Aunque el trabajo de Mazzucato ha suscitado un importante debate, muchos de sus críticos no han reconocido hasta qué punto los incentivos políticos obstaculizan el potencial empresarial del Estado. Una notable excepción es el economista Randall Holcombe, que sostiene que lograr hitos tecnológicos no debe confundirse con el éxito empresarial. Por el contrario, tales logros reflejan hazañas de ingeniería más que un emprendimiento generador de valor. Los gobiernos suelen financiar proyectos a gran escala para fomentar el orgullo nacional, pero Holcombe sostiene que este enfoque en el simbolismo más que en la viabilidad económica socava el verdadero emprendimiento. Un Estado más preocupado por construir prestigio nacional que por crear valor desperdicia inevitablemente recursos al ignorar las fuerzas del mercado.

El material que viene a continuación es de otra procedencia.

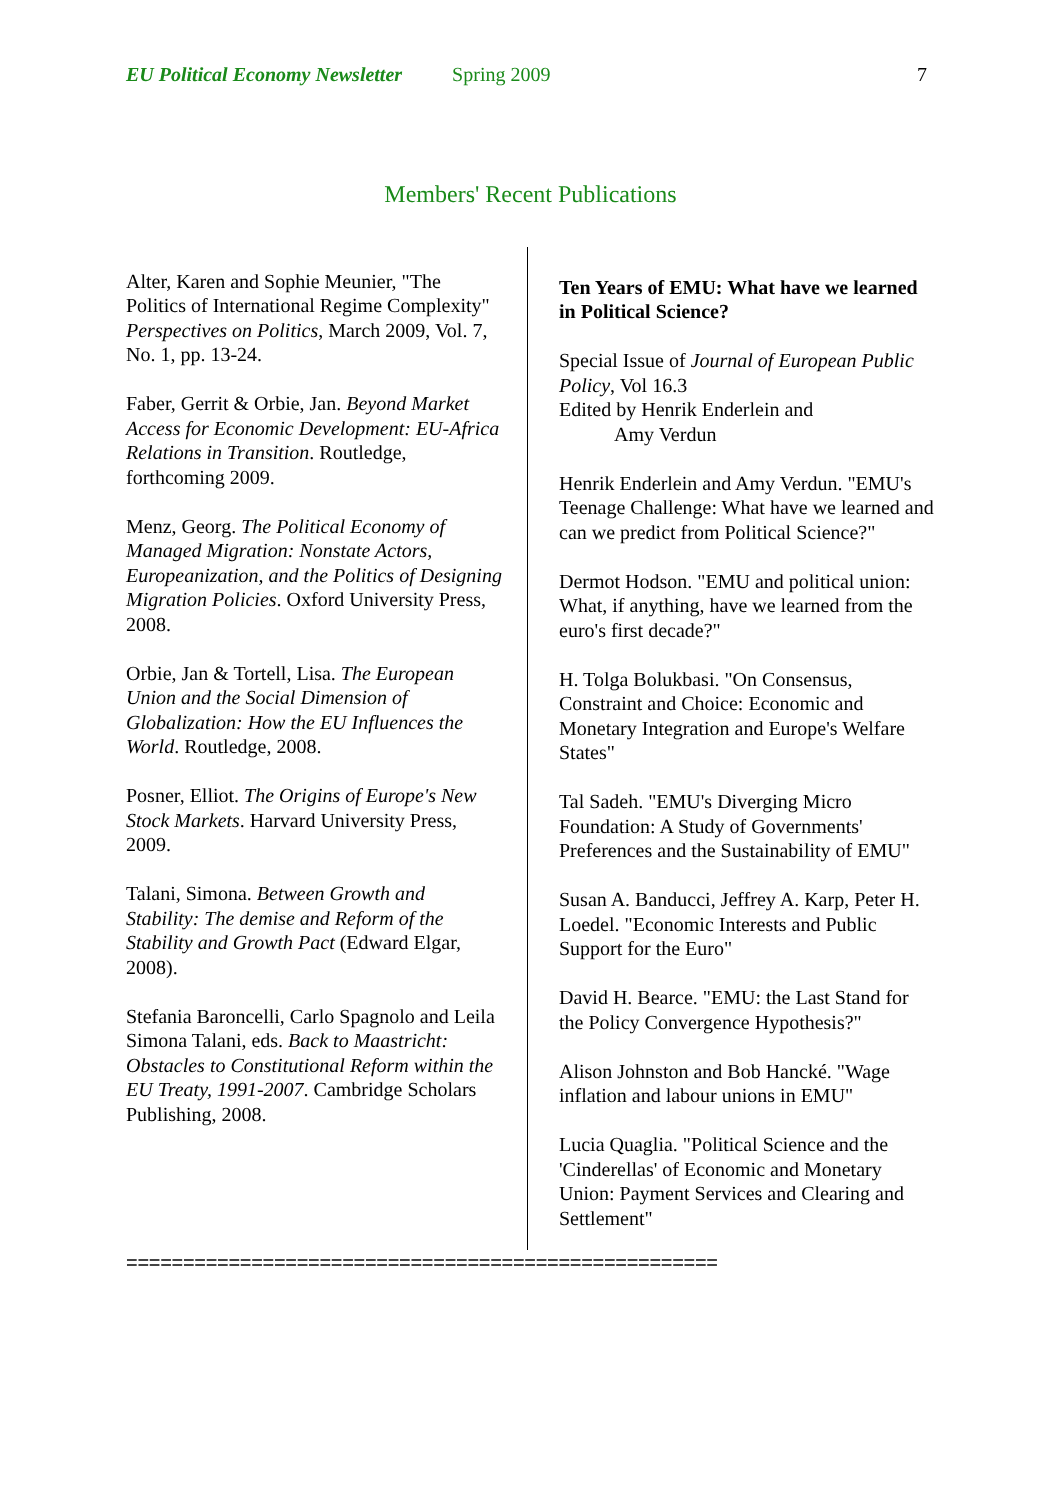EU Political Economy Newsletter Spring 2009 7
Members' Recent Publications
Alter, Karen and Sophie Meunier, "The Politics of International Regime Complexity" Perspectives on Politics, March 2009, Vol. 7, No. 1, pp. 13-24.
Faber, Gerrit & Orbie, Jan. Beyond Market Access for Economic Development: EU-Africa Relations in Transition. Routledge, forthcoming 2009.
Menz, Georg. The Political Economy of Managed Migration: Nonstate Actors, Europeanization, and the Politics of Designing Migration Policies. Oxford University Press, 2008.
Orbie, Jan & Tortell, Lisa. The European Union and the Social Dimension of Globalization: How the EU Influences the World. Routledge, 2008.
Posner, Elliot. The Origins of Europe's New Stock Markets. Harvard University Press, 2009.
Talani, Simona. Between Growth and Stability: The demise and Reform of the Stability and Growth Pact (Edward Elgar, 2008).
Stefania Baroncelli, Carlo Spagnolo and Leila Simona Talani, eds. Back to Maastricht: Obstacles to Constitutional Reform within the EU Treaty, 1991-2007. Cambridge Scholars Publishing, 2008.
Ten Years of EMU: What have we learned in Political Science?
Special Issue of Journal of European Public Policy, Vol 16.3
Edited by Henrik Enderlein and
Amy Verdun
Henrik Enderlein and Amy Verdun. "EMU's Teenage Challenge: What have we learned and can we predict from Political Science?"
Dermot Hodson. "EMU and political union: What, if anything, have we learned from the euro's first decade?"
H. Tolga Bolukbasi. "On Consensus, Constraint and Choice: Economic and Monetary Integration and Europe's Welfare States"
Tal Sadeh. "EMU's Diverging Micro Foundation: A Study of Governments' Preferences and the Sustainability of EMU"
Susan A. Banducci, Jeffrey A. Karp, Peter H. Loedel. "Economic Interests and Public Support for the Euro"
David H. Bearce. "EMU: the Last Stand for the Policy Convergence Hypothesis?"
Alison Johnston and Bob Hancké. "Wage inflation and labour unions in EMU"
Lucia Quaglia. "Political Science and the 'Cinderellas' of Economic and Monetary Union: Payment Services and Clearing and Settlement"
====================================================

El caso de Singapur se cita a menudo como ejemplo de un Estado empresarial, pero los investigadores sugieren que la iniciativa empresarial dirigida por el gobierno ha sofocado la innovación nacional. Al canalizar recursos hacia empresas respaldadas por el gobierno, el Estado ha suprimido inadvertidamente el emprendimiento independiente y ha desviado el capital de industrias tradicionalmente más rentables. Por otra parte, a pesar de las fuertes políticas gubernamentales de Singapur, la economía depende en gran medida de las empresas multinacionales para la innovación, lo que cuestiona la idea de que un Estado empresarial pueda cultivar una sociedad verdaderamente empresarial.
La experiencia de Singapur supone un desafío directo a la tesis de Mazzucato, pero otros ejemplos también ponen en duda su visión. En Estados Unidos, la investigación ha demostrado que los programas públicos de I+D para pequeñas empresas han desplazado a la financiación privada sin producir resultados positivos significativos. Las empresas que se benefician de los programas de I+D son menos productivas, posiblemente porque las empresas menos eficientes dependen más de las ayudas públicas.

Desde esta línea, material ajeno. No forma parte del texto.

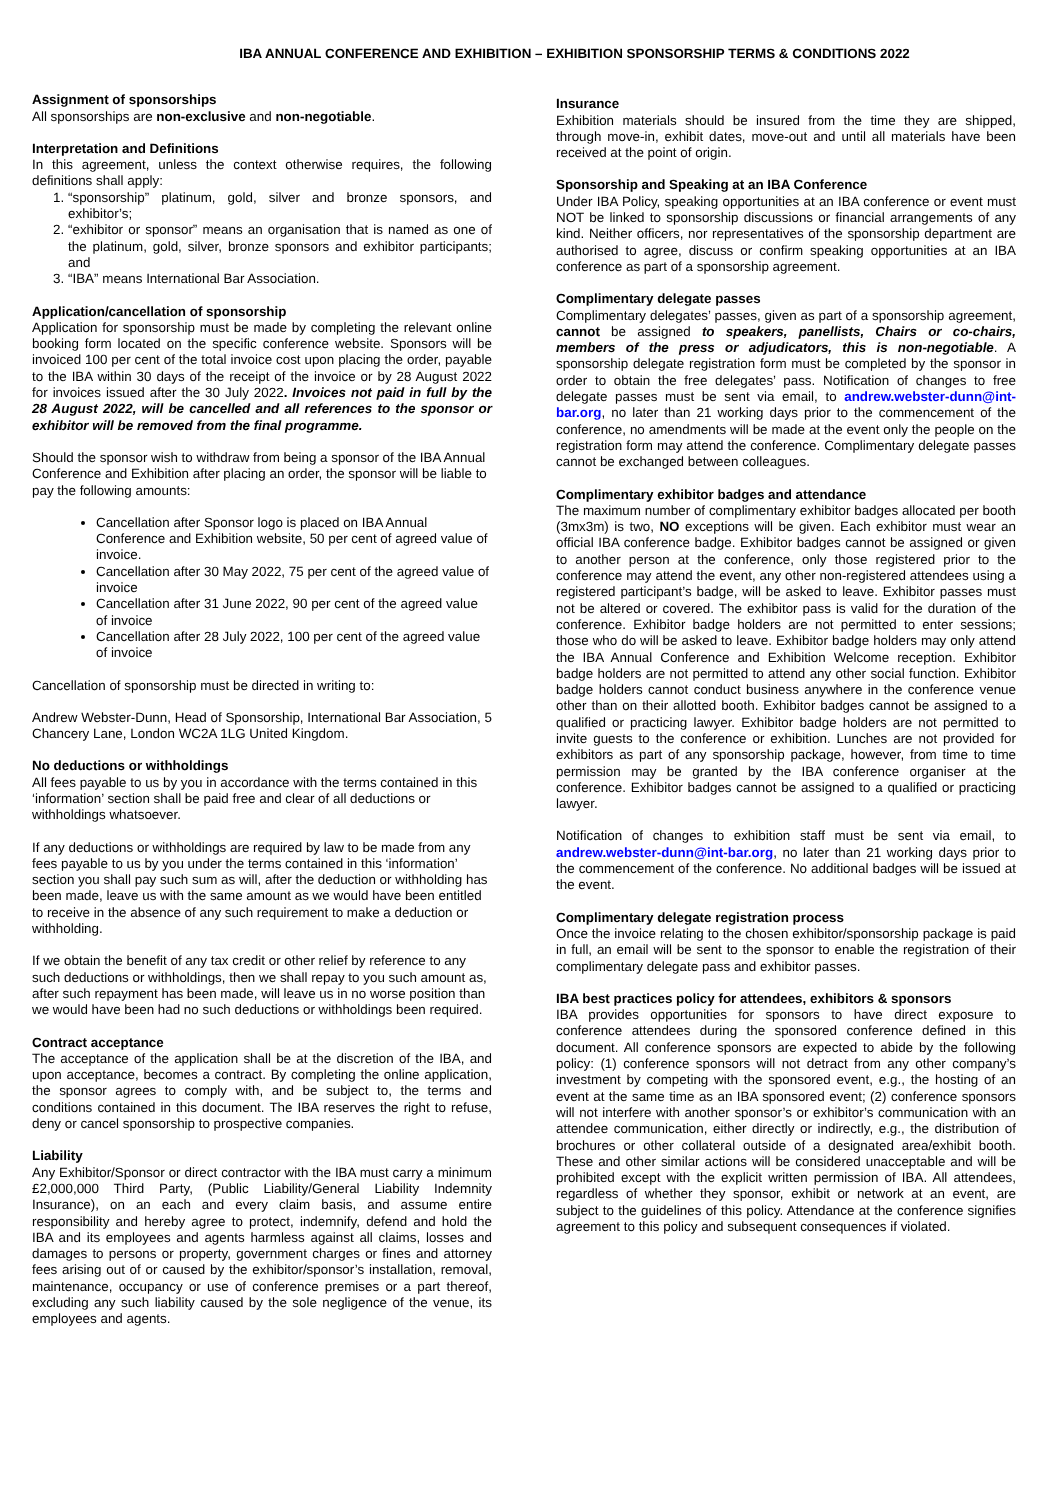IBA ANNUAL CONFERENCE AND EXHIBITION – EXHIBITION SPONSORSHIP TERMS & CONDITIONS 2022
Assignment of sponsorships
All sponsorships are non-exclusive and non-negotiable.
Interpretation and Definitions
In this agreement, unless the context otherwise requires, the following definitions shall apply:
1. “sponsorship” platinum, gold, silver and bronze sponsors, and exhibitor’s;
2. “exhibitor or sponsor” means an organisation that is named as one of the platinum, gold, silver, bronze sponsors and exhibitor participants; and
3. “IBA” means International Bar Association.
Application/cancellation of sponsorship
Application for sponsorship must be made by completing the relevant online booking form located on the specific conference website. Sponsors will be invoiced 100 per cent of the total invoice cost upon placing the order, payable to the IBA within 30 days of the receipt of the invoice or by 28 August 2022 for invoices issued after the 30 July 2022. Invoices not paid in full by the 28 August 2022, will be cancelled and all references to the sponsor or exhibitor will be removed from the final programme.
Should the sponsor wish to withdraw from being a sponsor of the IBA Annual Conference and Exhibition after placing an order, the sponsor will be liable to pay the following amounts:
Cancellation after Sponsor logo is placed on IBA Annual Conference and Exhibition website, 50 per cent of agreed value of invoice.
Cancellation after 30 May 2022, 75 per cent of the agreed value of invoice
Cancellation after 31 June 2022, 90 per cent of the agreed value of invoice
Cancellation after 28 July 2022, 100 per cent of the agreed value of invoice
Cancellation of sponsorship must be directed in writing to:
Andrew Webster-Dunn, Head of Sponsorship, International Bar Association, 5 Chancery Lane, London WC2A 1LG United Kingdom.
No deductions or withholdings
All fees payable to us by you in accordance with the terms contained in this ‘information’ section shall be paid free and clear of all deductions or withholdings whatsoever.
If any deductions or withholdings are required by law to be made from any fees payable to us by you under the terms contained in this ‘information’ section you shall pay such sum as will, after the deduction or withholding has been made, leave us with the same amount as we would have been entitled to receive in the absence of any such requirement to make a deduction or withholding.
If we obtain the benefit of any tax credit or other relief by reference to any such deductions or withholdings, then we shall repay to you such amount as, after such repayment has been made, will leave us in no worse position than we would have been had no such deductions or withholdings been required.
Contract acceptance
The acceptance of the application shall be at the discretion of the IBA, and upon acceptance, becomes a contract. By completing the online application, the sponsor agrees to comply with, and be subject to, the terms and conditions contained in this document. The IBA reserves the right to refuse, deny or cancel sponsorship to prospective companies.
Liability
Any Exhibitor/Sponsor or direct contractor with the IBA must carry a minimum £2,000,000 Third Party, (Public Liability/General Liability Indemnity Insurance), on an each and every claim basis, and assume entire responsibility and hereby agree to protect, indemnify, defend and hold the IBA and its employees and agents harmless against all claims, losses and damages to persons or property, government charges or fines and attorney fees arising out of or caused by the exhibitor/sponsor’s installation, removal, maintenance, occupancy or use of conference premises or a part thereof, excluding any such liability caused by the sole negligence of the venue, its employees and agents.
Insurance
Exhibition materials should be insured from the time they are shipped, through move-in, exhibit dates, move-out and until all materials have been received at the point of origin.
Sponsorship and Speaking at an IBA Conference
Under IBA Policy, speaking opportunities at an IBA conference or event must NOT be linked to sponsorship discussions or financial arrangements of any kind. Neither officers, nor representatives of the sponsorship department are authorised to agree, discuss or confirm speaking opportunities at an IBA conference as part of a sponsorship agreement.
Complimentary delegate passes
Complimentary delegates’ passes, given as part of a sponsorship agreement, cannot be assigned to speakers, panellists, Chairs or co-chairs, members of the press or adjudicators, this is non-negotiable. A sponsorship delegate registration form must be completed by the sponsor in order to obtain the free delegates’ pass. Notification of changes to free delegate passes must be sent via email, to andrew.webster-dunn@int-bar.org, no later than 21 working days prior to the commencement of the conference, no amendments will be made at the event only the people on the registration form may attend the conference. Complimentary delegate passes cannot be exchanged between colleagues.
Complimentary exhibitor badges and attendance
The maximum number of complimentary exhibitor badges allocated per booth (3mx3m) is two, NO exceptions will be given. Each exhibitor must wear an official IBA conference badge. Exhibitor badges cannot be assigned or given to another person at the conference, only those registered prior to the conference may attend the event, any other non-registered attendees using a registered participant’s badge, will be asked to leave. Exhibitor passes must not be altered or covered. The exhibitor pass is valid for the duration of the conference. Exhibitor badge holders are not permitted to enter sessions; those who do will be asked to leave. Exhibitor badge holders may only attend the IBA Annual Conference and Exhibition Welcome reception. Exhibitor badge holders are not permitted to attend any other social function. Exhibitor badge holders cannot conduct business anywhere in the conference venue other than on their allotted booth. Exhibitor badges cannot be assigned to a qualified or practicing lawyer. Exhibitor badge holders are not permitted to invite guests to the conference or exhibition. Lunches are not provided for exhibitors as part of any sponsorship package, however, from time to time permission may be granted by the IBA conference organiser at the conference. Exhibitor badges cannot be assigned to a qualified or practicing lawyer.
Notification of changes to exhibition staff must be sent via email, to andrew.webster-dunn@int-bar.org, no later than 21 working days prior to the commencement of the conference. No additional badges will be issued at the event.
Complimentary delegate registration process
Once the invoice relating to the chosen exhibitor/sponsorship package is paid in full, an email will be sent to the sponsor to enable the registration of their complimentary delegate pass and exhibitor passes.
IBA best practices policy for attendees, exhibitors & sponsors
IBA provides opportunities for sponsors to have direct exposure to conference attendees during the sponsored conference defined in this document. All conference sponsors are expected to abide by the following policy: (1) conference sponsors will not detract from any other company’s investment by competing with the sponsored event, e.g., the hosting of an event at the same time as an IBA sponsored event; (2) conference sponsors will not interfere with another sponsor’s or exhibitor’s communication with an attendee communication, either directly or indirectly, e.g., the distribution of brochures or other collateral outside of a designated area/exhibit booth. These and other similar actions will be considered unacceptable and will be prohibited except with the explicit written permission of IBA. All attendees, regardless of whether they sponsor, exhibit or network at an event, are subject to the guidelines of this policy. Attendance at the conference signifies agreement to this policy and subsequent consequences if violated.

Las deficiencias del Estado empresarial se hacen aún más evidentes cuando se examinan con más detalle los resultados de las iniciativas de energía verde. En China, las inversiones estatales en energía eólica se han traducido en un lento progreso tecnológico y numerosos fracasos. Los analistas sostienen que la participación del gobierno ha llevado a despreciar los principios económicos en favor de objetivos políticos. Del mismo modo, en Europa las empresas de energía verde respaldadas por el Estado han pasado a depender de las subvenciones sin demostrar un crecimiento significativo de la productividad.
Estos ejemplos coinciden con las recientes conclusiones de Martin Livermore, según las cuales gobierno en las empresas tiende a provocar más fracasos que éxitos. Este resultado no es sorprendente, ya que el Estado opera con incentivos diferentes a los de los empresarios. Los políticos pueden declarar que un programa es un éxito aunque fracase en el mercado, siempre que sirva a sus intereses políticos. En cambio, los empresarios del mercado deben satisfacer las demandas de los consumidores o arriesgarse a quebrar. Las realidades de la toma de decisiones políticas revelan que el Estado empresarial es más una construcción teórica que práctica.